Les documents conservés au Vatican sont pour la plupart liés à des archives se trouvant à Sainte-Sabine, mais aucun n’est postérieur à 1809. Or, à partir de 1810, les armées napoléoniennes procédèrent à la saisie des archives pontificales, mais aussi de celles d’autres ordres religieux. Les Dominicains étaient de ceux-ci et une partie de leurs archives prit la direction du Palais Soubise. Après la chute de Napoléon, toutes revinrent à Rome, mais l’état dans lequel se trouvaient la ville et les ordres religieux conduisit Marino Marini, neveu du gardien des Archives vaticanes Gaetano Marini, à décider de les conserver au Vatican. Les conditions de l’enlèvement puis du retour de ces documents expliquent l’absence de trace documentaire. Il est possible qu’une partie des archives ait été restituée aux Dominicains dans les années qui suivirent tandis que le reste des documents demeurait au Vatican, formant le fonds Domenicani II. Une note anonyme, découverte par hasard collée dans un volume de Sainte-Sabine rassemblant des documents similaires à ceux du Vatican, laisse penser que la réalité n’est toutefois pas aussi simple :
Questo volume fu donato al nostro Archivio dai Padri Agostiniani che lo rinvennero nel loro archivio. Forse capito tra i volumi restituiti dall’Archivio Vaticano agli Agostiniani ed era nel fondo Domenicani che è ancora al Vaticano.

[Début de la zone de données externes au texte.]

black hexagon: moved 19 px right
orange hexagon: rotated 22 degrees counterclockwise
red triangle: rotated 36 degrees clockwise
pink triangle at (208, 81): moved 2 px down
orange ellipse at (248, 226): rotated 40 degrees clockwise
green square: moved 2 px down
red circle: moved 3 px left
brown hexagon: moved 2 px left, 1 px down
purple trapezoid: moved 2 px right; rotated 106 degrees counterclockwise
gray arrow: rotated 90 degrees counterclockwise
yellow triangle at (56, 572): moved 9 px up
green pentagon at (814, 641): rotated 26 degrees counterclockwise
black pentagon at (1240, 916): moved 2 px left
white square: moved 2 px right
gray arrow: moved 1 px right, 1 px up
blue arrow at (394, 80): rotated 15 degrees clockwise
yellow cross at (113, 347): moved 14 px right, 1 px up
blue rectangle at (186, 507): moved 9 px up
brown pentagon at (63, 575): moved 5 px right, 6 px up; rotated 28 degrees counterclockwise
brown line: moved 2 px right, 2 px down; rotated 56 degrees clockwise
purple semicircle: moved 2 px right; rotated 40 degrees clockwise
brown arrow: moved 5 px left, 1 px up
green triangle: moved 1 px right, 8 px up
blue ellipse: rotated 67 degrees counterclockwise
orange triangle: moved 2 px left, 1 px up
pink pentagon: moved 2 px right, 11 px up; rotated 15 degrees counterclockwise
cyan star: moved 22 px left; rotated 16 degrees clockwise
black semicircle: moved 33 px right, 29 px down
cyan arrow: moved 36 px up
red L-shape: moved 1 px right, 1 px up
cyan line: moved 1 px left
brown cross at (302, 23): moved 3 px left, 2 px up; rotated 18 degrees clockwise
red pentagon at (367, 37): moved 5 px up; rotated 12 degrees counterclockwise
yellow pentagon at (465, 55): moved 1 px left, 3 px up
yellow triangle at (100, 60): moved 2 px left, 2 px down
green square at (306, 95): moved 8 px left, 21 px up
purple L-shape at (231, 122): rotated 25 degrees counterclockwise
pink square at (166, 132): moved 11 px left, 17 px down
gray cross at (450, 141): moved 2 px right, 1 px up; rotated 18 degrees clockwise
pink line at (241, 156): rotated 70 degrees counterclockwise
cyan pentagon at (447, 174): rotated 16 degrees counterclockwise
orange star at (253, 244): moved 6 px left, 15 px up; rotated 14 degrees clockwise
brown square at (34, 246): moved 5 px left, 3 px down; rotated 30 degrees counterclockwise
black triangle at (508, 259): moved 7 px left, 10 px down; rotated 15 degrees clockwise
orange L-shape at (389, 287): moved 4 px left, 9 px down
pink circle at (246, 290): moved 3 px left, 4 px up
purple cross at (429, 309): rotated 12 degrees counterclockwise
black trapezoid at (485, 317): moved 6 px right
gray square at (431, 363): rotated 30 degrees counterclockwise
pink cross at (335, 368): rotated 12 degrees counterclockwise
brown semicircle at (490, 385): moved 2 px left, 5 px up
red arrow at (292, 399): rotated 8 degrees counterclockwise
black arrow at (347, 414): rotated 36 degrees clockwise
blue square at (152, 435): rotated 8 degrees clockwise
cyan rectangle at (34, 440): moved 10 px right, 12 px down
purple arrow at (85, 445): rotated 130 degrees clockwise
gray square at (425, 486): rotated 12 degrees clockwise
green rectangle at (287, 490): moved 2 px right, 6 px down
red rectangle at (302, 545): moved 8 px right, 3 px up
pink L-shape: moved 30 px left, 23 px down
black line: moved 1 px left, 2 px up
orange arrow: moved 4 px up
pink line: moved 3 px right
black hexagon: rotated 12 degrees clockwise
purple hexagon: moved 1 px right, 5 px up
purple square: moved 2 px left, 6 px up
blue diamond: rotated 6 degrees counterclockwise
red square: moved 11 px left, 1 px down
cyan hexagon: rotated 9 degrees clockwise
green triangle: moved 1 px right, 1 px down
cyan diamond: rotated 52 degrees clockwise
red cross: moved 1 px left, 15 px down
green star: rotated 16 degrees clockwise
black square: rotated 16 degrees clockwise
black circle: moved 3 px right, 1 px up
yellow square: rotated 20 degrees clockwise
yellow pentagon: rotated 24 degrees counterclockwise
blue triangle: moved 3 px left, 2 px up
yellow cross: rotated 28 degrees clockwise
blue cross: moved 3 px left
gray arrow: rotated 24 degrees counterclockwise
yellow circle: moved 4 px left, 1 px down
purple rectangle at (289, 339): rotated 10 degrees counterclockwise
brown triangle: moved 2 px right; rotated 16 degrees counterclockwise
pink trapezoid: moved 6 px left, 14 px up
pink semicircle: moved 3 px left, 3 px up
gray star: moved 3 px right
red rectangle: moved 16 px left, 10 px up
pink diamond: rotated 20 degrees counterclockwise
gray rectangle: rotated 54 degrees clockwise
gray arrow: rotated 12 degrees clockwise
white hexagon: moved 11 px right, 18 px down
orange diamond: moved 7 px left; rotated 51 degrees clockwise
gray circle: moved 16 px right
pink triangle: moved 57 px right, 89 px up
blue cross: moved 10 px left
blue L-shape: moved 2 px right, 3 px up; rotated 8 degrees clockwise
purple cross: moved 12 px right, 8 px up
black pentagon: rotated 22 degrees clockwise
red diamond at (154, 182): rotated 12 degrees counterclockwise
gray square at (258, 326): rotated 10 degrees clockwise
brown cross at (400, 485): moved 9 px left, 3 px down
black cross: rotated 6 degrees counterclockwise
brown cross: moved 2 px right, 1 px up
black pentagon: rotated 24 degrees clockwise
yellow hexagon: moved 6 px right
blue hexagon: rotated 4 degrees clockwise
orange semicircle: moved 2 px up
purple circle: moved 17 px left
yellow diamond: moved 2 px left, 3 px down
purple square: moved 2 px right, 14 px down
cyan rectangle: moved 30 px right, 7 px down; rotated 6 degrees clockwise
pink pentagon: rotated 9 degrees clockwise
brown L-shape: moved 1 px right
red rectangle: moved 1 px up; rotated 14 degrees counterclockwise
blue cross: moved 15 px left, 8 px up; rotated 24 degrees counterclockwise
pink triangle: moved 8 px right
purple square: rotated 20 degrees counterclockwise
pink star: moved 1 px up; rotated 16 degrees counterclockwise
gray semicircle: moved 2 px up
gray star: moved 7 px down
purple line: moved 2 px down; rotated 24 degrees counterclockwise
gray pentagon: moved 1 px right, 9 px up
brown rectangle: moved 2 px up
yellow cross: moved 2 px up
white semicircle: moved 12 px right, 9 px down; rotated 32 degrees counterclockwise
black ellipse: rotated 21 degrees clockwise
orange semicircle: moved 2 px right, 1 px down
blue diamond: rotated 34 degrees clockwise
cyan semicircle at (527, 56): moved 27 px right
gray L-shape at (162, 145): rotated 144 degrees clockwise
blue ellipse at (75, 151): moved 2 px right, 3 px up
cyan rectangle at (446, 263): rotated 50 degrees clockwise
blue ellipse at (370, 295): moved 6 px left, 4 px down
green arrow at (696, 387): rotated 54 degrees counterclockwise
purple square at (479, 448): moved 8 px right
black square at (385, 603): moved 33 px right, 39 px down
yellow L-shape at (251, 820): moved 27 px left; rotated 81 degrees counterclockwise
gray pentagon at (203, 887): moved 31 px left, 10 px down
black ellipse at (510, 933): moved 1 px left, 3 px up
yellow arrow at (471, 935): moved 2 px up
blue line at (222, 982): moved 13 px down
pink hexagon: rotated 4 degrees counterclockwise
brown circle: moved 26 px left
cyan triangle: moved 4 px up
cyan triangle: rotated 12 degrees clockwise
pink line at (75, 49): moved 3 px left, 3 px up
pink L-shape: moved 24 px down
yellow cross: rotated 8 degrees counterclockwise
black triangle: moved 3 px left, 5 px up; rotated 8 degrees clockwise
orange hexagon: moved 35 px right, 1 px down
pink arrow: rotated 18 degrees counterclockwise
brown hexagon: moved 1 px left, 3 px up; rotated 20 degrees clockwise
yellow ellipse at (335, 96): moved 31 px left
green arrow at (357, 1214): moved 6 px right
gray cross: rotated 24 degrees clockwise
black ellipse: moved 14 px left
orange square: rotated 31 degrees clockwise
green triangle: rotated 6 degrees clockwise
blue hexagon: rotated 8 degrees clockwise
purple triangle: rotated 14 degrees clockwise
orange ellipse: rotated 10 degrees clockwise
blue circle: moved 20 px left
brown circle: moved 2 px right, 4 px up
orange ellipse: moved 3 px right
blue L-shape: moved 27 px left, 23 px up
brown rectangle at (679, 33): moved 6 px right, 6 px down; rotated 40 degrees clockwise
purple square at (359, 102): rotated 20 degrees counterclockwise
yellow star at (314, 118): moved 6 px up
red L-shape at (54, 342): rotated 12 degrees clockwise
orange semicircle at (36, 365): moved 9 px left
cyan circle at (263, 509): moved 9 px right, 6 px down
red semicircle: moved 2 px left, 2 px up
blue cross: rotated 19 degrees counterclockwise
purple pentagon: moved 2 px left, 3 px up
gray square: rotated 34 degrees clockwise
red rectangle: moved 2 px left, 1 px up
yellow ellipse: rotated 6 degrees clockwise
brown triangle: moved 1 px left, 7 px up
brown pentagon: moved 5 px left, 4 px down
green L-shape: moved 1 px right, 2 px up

Nous connaissons l’epoca napoleonica, l’intervention française en 1849, l’unité italienne et les premiers temps du fascisme comme des temps forts de l’histoire italienne contemporaine. Mon stage à la Curie généralice des Dominicains m’a montré à quel point les archives sont tributaires des aléas de l’histoire. J’étais en arrivant à Rome peu familière des archives ecclésiastiques et je tire de cette expérience de précieuses connaissances et des réflexions sur la manière dont il convient d’exercer une mission de conseil scientifique et technique. Ce fut un véritable plaisir de collaborer avec Fr. Laffay et d’échanger avec les archivistes du Vatican, notamment le vice-préfet Paolo Vian qui suivait mon travail.
Quelques instantanés pour finir – car il n’y a pas que les archives dans la vie : l’attente sur les marches de la Minerve avant un colloque, la visite du jardin d’agrumes de l’Angelicum, serrer la main du Grand Maître de l’Ordre de Malte, la Place Saint-Pierre le jour de Pâques, la vue sur la cité depuis le plus haut balcon de Sainte-Sabine, les joyeux échos d’un appartement rempli de colocataires chartistes… Rome ainsi ne se laisse pas oublier.